Has each one of those nodes on the inflorescence been a bud? What an interesting growth habit. I love Phal species!


----------



## couscous74 (Mar 2, 2007)

:drool:


----------



## dave b (Mar 2, 2007)

That's an awesome phal. There are so many run-of-the-mill hybrids out there, and i love a good species phal.


----------



## Ron-NY (Mar 2, 2007)

never seen one that color :clap: cool!!


----------



## Nautilus (Mar 3, 2007)

Very nice Lien. Thanks for sharing with us!


----------



## SlipperFan (Mar 3, 2007)

Looks gorgeous!


----------



## ORG (Mar 3, 2007)

Wonderful colour

Olaf


----------



## bwester (Mar 3, 2007)

very nice!!


----------



## Rayb (Mar 3, 2007)

great flowering color looks like thalebanni I hope to flower mine this spring


----------



## Rick (Mar 3, 2007)

Wow Great clone of this species.

Let me know if it keikisoke:


----------



## Jon in SW Ohio (Mar 4, 2007)

You've still got that keiki paste, right? oke: 

Jon


----------



## Park Bear (Mar 5, 2007)

very nice!


----------



## lienluu (Apr 6, 2007)

Some new pics.


----------



## Heather (Apr 6, 2007)

Wild!! I love it!


----------



## PHRAG (Apr 6, 2007)

What are my chances of finding one of these at Home Depot? I thought not.


----------



## Heather (Apr 6, 2007)

PHRAG said:


> What are my chances of finding one of these at Home Depot? I thought not.

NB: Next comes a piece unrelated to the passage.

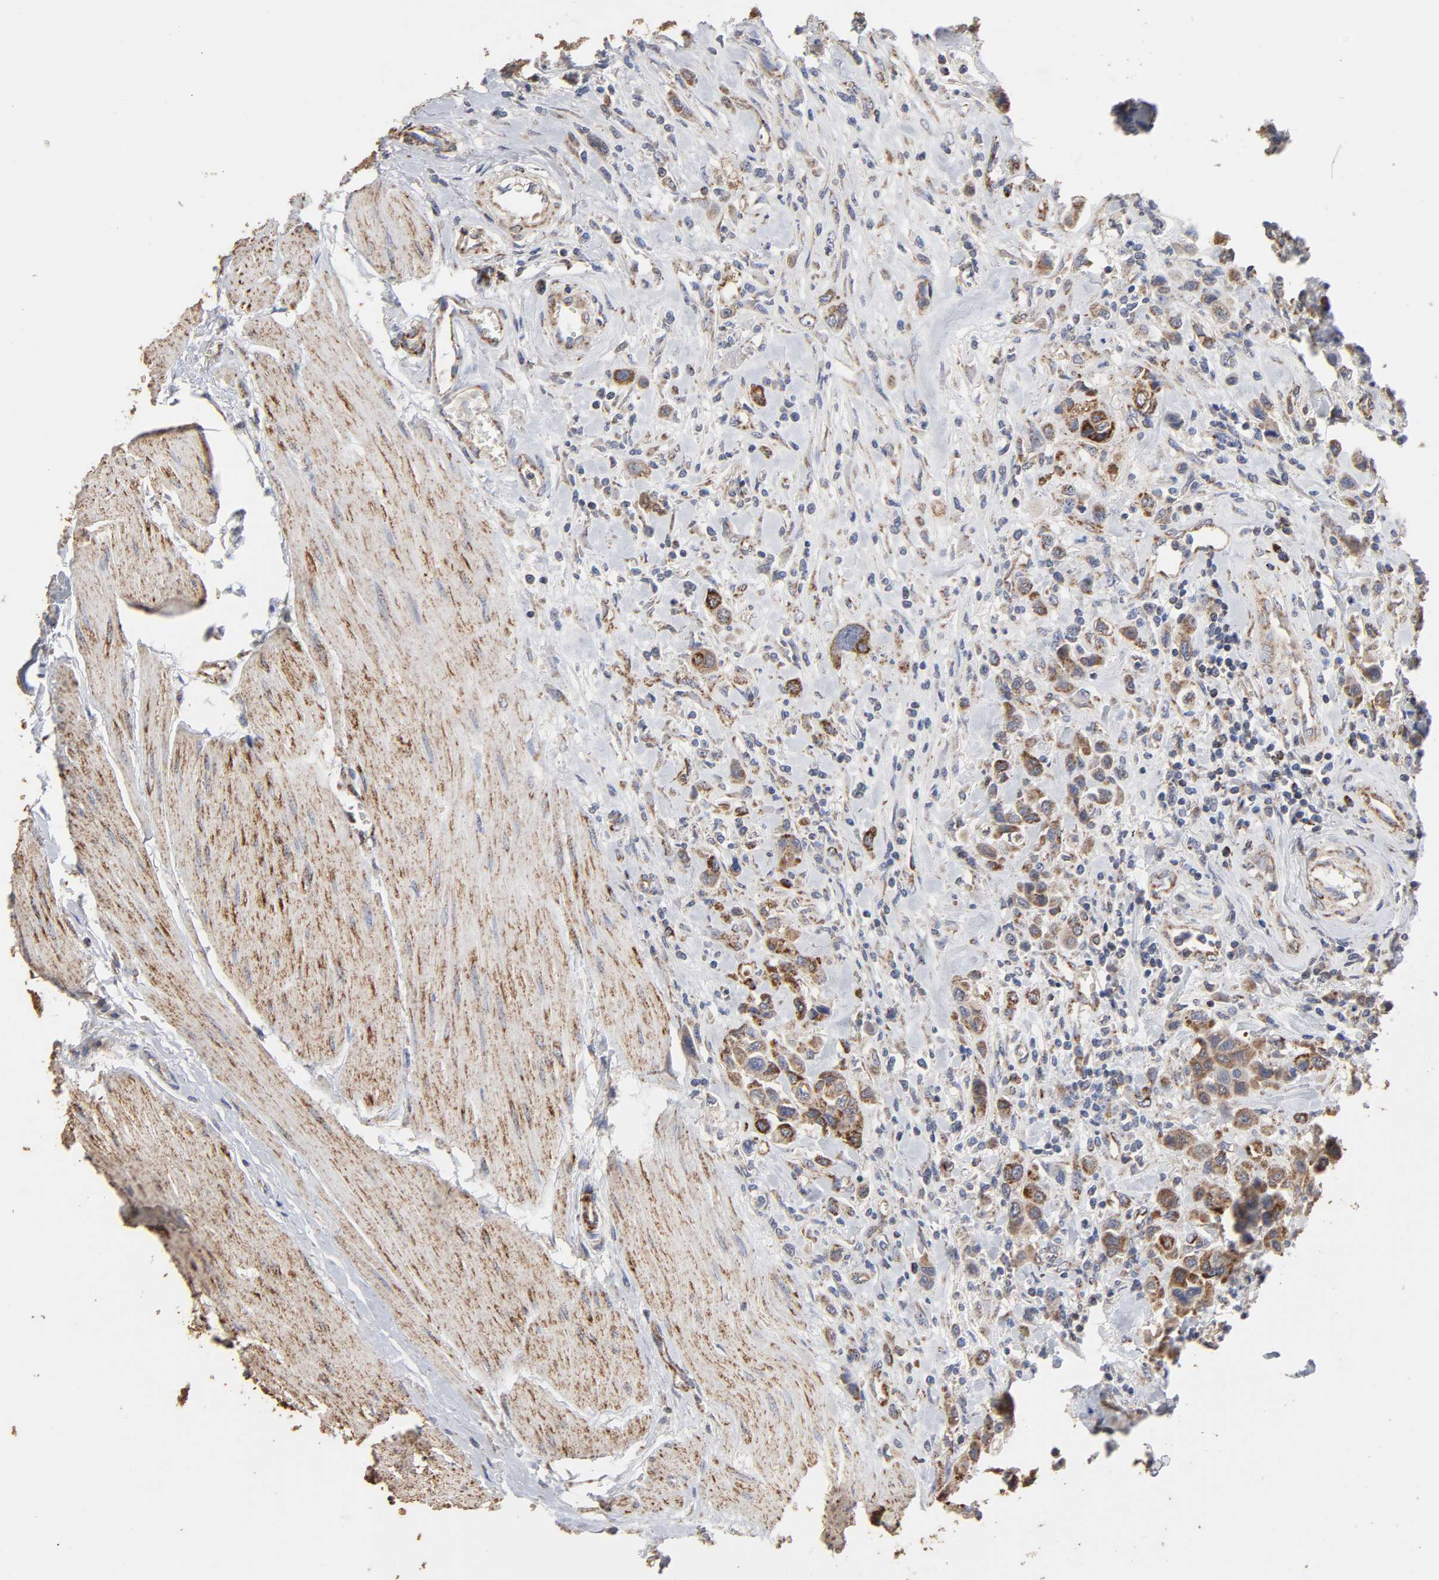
{"staining": {"intensity": "moderate", "quantity": ">75%", "location": "cytoplasmic/membranous"}, "tissue": "urothelial cancer", "cell_type": "Tumor cells", "image_type": "cancer", "snomed": [{"axis": "morphology", "description": "Urothelial carcinoma, High grade"}, {"axis": "topography", "description": "Urinary bladder"}], "caption": "Brown immunohistochemical staining in high-grade urothelial carcinoma shows moderate cytoplasmic/membranous positivity in about >75% of tumor cells.", "gene": "CYCS", "patient": {"sex": "male", "age": 50}}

Something tells me Lien doesn't shop for orchids at HD.


----------



## SlipperFan (Apr 6, 2007)

Wow, that is glossy!!!


----------



## lienluu (Apr 6, 2007)

SlipperFan said:


> Wow, that is glossy!!!




Yes, which made it quite difficult to photograph!


----------



## SlipperFan (Apr 6, 2007)

lienluu said:


> Yes, which made it quite difficult to photograph!


It is a difficult situation. Try a piece of cheesecloth or some other translucent material overthe flowers to diffuse the light.


----------



## Park Bear (Apr 6, 2007)

very nice!!


----------



## Jorch (Apr 7, 2007)

What a great color on your cornu-cervi! I haven't seen that deep color on that species before! :clap:


----------



## bwester (Apr 7, 2007)

I sooooo want that, Lien.


----------



## gore42 (Apr 7, 2007)

Me too  How beautiful! Photos are really good too... especially that first one  On glossy flowers like that, I think it's just fine to have some bright highlights so we can see how glossy it is. If you get a few keikis on it, I want one too!

- Matt


----------